What to do
When a line of the records below contains the string "دائم", copy that whole line.

Segment Start: Listed records

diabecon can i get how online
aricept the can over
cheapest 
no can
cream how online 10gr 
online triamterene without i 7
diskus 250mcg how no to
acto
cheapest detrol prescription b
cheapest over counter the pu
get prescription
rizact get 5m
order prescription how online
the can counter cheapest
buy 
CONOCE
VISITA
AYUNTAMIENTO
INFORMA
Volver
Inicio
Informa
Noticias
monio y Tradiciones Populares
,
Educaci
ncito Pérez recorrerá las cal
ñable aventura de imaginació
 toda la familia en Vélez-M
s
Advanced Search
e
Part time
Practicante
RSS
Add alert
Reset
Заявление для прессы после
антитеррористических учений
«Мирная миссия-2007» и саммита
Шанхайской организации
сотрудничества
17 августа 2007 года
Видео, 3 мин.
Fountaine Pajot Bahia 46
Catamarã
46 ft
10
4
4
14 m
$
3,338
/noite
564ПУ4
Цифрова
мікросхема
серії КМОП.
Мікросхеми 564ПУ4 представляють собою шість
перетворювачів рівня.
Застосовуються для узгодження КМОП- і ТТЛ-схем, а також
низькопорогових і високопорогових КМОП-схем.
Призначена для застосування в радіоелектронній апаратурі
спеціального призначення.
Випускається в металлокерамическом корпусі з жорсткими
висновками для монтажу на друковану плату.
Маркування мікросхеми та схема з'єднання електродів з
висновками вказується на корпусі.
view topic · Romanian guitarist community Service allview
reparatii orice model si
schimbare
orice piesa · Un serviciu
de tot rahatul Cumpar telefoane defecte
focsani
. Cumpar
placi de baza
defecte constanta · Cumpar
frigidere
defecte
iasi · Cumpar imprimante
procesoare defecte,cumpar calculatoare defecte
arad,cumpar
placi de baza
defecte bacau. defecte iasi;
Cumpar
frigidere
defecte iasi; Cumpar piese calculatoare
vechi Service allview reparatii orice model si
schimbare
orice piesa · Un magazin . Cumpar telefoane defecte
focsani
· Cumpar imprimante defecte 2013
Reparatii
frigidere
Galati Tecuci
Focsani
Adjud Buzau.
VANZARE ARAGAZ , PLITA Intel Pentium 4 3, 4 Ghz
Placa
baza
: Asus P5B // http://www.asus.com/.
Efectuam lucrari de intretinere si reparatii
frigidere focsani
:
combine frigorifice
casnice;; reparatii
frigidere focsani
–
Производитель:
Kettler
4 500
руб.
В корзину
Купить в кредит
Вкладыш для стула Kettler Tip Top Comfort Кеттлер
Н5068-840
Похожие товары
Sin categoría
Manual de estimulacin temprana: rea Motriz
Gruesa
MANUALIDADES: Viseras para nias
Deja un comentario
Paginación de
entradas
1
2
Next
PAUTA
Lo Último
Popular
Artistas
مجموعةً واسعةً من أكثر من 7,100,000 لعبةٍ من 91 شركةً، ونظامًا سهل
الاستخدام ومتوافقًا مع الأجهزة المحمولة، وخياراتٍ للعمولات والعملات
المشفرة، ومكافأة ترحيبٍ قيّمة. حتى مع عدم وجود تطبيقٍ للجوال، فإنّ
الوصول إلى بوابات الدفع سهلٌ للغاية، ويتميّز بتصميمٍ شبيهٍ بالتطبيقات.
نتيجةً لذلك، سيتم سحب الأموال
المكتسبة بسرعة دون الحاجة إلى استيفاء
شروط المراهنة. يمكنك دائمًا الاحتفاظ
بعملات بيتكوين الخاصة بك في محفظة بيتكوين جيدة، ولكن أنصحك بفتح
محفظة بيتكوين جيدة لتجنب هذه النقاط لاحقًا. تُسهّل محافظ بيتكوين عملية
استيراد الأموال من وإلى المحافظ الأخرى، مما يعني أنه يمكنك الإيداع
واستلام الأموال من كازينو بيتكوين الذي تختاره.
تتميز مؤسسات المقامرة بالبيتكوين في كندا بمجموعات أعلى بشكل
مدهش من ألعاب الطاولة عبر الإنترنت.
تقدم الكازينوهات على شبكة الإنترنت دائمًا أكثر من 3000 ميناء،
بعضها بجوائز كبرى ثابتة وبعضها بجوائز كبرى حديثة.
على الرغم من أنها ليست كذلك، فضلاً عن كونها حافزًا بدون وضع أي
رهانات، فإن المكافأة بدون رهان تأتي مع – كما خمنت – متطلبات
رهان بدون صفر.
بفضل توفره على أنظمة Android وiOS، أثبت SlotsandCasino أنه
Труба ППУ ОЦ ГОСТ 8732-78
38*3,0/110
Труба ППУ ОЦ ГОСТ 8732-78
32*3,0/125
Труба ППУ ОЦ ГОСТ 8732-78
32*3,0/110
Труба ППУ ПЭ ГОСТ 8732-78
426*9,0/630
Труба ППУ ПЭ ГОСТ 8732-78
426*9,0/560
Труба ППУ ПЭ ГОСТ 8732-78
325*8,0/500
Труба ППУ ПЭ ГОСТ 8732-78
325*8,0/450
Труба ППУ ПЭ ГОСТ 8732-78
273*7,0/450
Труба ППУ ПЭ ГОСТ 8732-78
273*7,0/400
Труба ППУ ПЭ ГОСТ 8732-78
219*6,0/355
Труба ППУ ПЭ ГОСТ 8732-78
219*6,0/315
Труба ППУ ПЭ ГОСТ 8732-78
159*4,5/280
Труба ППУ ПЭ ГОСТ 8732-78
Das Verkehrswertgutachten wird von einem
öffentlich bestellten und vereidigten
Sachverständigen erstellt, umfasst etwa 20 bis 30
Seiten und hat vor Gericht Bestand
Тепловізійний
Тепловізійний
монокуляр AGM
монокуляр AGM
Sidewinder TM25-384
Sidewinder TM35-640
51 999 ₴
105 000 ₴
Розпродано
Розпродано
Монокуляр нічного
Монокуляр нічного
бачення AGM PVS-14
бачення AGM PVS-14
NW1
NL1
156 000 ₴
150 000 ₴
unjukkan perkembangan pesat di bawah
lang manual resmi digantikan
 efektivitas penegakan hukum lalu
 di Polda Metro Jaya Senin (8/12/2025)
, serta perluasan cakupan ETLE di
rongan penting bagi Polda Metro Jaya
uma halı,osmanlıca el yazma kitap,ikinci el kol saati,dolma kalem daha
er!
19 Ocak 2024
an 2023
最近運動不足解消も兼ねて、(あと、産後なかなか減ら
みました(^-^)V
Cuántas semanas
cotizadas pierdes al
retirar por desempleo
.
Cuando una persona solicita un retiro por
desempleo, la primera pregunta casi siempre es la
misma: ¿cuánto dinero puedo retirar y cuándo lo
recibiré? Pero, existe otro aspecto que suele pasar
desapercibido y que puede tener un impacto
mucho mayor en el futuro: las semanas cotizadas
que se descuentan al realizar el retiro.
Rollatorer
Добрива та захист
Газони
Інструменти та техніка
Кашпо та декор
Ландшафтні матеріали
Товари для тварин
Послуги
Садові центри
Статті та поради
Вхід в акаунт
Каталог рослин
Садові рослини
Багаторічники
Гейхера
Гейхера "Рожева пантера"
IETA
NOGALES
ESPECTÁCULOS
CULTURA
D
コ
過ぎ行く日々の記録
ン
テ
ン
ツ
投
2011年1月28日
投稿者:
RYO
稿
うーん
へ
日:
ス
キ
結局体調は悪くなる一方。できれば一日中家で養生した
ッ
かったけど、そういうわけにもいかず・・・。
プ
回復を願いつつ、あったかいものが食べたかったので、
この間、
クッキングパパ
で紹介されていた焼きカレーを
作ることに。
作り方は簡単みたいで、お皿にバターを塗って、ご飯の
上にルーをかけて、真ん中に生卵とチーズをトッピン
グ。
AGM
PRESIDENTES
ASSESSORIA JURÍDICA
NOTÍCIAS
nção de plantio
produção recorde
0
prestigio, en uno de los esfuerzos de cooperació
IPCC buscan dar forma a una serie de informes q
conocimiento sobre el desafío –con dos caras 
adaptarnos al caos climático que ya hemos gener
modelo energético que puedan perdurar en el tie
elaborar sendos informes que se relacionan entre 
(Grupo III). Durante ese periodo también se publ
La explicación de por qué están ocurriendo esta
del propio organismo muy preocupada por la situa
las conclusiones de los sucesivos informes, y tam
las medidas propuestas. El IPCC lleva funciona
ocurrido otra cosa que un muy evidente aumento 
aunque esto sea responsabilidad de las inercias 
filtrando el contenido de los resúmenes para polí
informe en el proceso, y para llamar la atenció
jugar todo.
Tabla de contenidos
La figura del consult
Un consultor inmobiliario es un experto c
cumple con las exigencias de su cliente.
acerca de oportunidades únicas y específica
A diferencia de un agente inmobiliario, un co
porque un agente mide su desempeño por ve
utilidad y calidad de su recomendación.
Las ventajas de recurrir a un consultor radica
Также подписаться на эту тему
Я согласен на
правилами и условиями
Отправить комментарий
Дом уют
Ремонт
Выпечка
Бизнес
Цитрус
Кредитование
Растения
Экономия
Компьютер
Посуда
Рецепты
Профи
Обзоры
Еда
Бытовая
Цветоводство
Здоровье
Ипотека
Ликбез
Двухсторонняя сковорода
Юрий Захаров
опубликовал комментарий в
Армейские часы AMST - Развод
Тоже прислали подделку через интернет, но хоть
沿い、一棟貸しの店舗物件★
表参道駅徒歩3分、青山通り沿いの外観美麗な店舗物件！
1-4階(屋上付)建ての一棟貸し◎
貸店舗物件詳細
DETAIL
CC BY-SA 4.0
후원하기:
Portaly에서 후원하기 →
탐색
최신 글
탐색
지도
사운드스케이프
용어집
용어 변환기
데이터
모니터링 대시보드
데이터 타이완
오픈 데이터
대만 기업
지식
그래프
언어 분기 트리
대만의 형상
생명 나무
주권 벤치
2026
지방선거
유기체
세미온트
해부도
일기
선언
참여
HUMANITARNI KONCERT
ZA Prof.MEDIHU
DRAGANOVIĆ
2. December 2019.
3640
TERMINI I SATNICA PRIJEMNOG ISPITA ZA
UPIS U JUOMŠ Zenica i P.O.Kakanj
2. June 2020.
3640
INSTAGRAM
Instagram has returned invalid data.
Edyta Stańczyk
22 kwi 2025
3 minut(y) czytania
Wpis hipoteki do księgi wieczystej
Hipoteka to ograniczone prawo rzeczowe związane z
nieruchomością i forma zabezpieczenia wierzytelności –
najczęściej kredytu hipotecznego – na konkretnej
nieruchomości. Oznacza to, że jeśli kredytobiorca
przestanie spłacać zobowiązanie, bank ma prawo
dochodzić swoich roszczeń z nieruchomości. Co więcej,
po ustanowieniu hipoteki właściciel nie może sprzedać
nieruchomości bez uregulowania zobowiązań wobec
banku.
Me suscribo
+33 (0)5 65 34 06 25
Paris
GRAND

Segment End: Listed records

Result below
شروط المراهنة. يمكنك دائمًا الاحتفاظ
تقدم الكازينوهات على شبكة الإنترنت دائمًا أكثر من 3000 ميناء،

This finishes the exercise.